Of all the lines in the entries below, give again exactly those starting at the line containing "Time since birth: 4924" and ending at the line containing "cd gradle-cascading-templates", both ends included, and no others.
-------
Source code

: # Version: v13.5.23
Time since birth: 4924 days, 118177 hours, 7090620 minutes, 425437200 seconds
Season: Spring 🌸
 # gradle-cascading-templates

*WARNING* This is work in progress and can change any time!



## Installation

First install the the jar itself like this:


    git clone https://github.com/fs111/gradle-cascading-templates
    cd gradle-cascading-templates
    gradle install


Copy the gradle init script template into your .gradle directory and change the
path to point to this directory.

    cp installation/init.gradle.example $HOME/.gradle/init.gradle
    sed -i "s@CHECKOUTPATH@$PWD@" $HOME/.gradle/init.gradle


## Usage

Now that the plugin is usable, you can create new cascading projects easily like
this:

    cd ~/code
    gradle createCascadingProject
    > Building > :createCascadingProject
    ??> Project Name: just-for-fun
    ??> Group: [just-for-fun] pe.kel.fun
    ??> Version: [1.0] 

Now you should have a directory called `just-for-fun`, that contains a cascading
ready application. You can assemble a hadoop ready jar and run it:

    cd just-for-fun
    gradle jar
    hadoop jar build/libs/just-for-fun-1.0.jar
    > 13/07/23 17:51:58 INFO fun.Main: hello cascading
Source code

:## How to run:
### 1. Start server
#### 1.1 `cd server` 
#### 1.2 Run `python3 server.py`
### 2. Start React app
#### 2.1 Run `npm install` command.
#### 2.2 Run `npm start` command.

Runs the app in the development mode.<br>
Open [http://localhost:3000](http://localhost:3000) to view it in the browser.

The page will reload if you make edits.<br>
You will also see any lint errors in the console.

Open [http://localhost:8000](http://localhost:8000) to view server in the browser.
-------
(Answer section)
Time since birth: 4924 days, 118177 hours, 7090620 minutes, 425437200 seconds
Season: Spring 🌸
 # gradle-cascading-templates

*WARNING* This is work in progress and can change any time!



## Installation

First install the the jar itself like this:


    git clone https://github.com/fs111/gradle-cascading-templates
    cd gradle-cascading-templates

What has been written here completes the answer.